SUPPLIED MATERIAL Block Start
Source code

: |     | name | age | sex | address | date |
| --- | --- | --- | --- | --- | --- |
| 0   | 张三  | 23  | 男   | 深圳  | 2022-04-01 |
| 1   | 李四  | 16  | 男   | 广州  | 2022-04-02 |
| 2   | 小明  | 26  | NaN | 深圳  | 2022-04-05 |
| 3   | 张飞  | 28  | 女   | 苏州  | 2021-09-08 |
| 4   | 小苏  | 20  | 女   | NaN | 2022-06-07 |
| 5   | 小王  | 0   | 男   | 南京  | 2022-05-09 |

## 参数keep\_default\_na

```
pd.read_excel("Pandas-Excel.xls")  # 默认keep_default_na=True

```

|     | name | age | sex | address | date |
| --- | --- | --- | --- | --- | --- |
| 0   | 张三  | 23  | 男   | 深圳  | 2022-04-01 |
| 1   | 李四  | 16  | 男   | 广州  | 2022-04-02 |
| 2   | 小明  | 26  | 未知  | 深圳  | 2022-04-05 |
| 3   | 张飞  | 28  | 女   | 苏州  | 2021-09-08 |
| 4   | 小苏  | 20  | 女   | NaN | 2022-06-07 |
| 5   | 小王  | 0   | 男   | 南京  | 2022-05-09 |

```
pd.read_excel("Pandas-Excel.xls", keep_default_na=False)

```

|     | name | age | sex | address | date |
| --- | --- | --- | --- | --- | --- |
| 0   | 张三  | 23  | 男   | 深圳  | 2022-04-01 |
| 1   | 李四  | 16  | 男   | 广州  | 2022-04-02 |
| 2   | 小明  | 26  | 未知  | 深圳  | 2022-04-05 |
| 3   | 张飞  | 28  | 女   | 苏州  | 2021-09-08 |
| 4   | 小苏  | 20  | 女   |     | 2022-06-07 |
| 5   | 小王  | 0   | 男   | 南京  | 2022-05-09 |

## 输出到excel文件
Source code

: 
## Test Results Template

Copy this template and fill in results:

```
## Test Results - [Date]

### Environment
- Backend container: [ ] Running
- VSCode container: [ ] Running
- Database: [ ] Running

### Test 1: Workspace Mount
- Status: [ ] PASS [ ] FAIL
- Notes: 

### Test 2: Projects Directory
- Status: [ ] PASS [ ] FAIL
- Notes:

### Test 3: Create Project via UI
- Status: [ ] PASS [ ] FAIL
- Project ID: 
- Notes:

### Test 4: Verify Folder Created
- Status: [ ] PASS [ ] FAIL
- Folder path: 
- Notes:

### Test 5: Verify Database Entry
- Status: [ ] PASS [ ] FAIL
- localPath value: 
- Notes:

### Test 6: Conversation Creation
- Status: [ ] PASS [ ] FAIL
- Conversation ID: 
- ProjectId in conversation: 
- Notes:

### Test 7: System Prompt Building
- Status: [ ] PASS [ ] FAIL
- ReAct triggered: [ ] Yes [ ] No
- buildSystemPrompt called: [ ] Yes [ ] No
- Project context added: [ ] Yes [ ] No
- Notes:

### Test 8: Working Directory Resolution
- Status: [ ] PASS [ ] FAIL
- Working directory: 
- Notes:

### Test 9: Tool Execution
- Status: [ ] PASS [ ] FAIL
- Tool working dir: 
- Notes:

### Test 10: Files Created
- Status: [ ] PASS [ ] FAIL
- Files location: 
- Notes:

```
SUPPLIED MATERIAL Block End
SUPPLIED MATERIAL Block Start
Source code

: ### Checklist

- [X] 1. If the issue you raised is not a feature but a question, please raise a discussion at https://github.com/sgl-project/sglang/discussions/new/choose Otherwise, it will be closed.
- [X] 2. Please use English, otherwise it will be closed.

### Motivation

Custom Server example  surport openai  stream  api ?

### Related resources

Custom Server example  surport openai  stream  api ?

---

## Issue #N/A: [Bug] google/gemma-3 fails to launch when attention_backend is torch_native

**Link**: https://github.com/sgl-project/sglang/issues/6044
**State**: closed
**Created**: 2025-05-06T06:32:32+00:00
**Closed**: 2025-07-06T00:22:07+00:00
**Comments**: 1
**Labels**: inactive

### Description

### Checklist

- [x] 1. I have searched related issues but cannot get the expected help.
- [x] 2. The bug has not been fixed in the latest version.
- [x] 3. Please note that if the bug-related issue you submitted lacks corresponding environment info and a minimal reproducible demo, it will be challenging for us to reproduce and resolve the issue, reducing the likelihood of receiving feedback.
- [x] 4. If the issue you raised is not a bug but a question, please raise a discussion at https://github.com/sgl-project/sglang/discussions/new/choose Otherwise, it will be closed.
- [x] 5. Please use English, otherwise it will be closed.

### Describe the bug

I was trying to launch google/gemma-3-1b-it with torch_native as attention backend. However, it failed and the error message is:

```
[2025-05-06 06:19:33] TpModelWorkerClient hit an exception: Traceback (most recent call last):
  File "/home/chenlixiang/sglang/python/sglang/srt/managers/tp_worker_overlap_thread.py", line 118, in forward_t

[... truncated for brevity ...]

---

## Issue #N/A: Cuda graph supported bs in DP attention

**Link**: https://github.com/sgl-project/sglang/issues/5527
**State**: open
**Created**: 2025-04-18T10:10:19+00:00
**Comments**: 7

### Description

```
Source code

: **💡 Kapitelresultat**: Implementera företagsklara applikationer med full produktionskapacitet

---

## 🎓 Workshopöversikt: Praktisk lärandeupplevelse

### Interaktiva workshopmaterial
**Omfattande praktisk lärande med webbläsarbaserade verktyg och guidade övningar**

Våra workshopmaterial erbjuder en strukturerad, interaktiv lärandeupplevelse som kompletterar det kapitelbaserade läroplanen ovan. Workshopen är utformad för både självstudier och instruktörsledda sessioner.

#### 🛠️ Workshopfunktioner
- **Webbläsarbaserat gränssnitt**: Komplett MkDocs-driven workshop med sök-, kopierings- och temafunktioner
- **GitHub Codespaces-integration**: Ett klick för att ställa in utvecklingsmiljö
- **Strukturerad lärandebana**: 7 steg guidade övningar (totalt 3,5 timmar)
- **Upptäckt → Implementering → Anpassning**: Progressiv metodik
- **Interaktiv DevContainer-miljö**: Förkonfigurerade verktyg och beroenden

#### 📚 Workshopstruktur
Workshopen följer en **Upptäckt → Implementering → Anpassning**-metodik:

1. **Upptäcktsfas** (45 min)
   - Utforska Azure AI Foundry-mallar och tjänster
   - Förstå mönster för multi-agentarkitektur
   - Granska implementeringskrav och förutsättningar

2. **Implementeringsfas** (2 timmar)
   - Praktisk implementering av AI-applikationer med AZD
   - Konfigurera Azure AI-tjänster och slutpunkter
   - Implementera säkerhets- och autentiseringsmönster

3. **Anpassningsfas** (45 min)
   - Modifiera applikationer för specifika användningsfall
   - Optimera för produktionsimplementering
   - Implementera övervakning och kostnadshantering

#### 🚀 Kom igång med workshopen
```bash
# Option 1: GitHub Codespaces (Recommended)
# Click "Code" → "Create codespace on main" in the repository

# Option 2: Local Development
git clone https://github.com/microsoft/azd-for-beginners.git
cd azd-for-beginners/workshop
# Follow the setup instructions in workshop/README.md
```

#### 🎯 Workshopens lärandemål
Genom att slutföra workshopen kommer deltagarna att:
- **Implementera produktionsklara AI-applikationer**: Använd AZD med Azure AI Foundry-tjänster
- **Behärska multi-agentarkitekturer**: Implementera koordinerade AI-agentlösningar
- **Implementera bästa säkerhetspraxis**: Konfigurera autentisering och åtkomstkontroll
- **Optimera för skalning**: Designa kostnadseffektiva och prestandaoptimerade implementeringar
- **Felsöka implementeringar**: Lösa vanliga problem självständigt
SUPPLIED MATERIAL Block End
PROBLEM DETAILS:
Start with the line above that contains "- **Strukturerad lärandebana**: 7" and stop after the line that contains "2. **Implementeringsfas** (2 timmar)". Output those lines exactly, and only those.

WRITTEN SOLUTION:
- **Strukturerad lärandebana**: 7 steg guidade övningar (totalt 3,5 timmar)
- **Upptäckt → Implementering → Anpassning**: Progressiv metodik
- **Interaktiv DevContainer-miljö**: Förkonfigurerade verktyg och beroenden

#### 📚 Workshopstruktur
Workshopen följer en **Upptäckt → Implementering → Anpassning**-metodik:

1. **Upptäcktsfas** (45 min)
   - Utforska Azure AI Foundry-mallar och tjänster
   - Förstå mönster för multi-agentarkitektur
   - Granska implementeringskrav och förutsättningar

2. **Implementeringsfas** (2 timmar)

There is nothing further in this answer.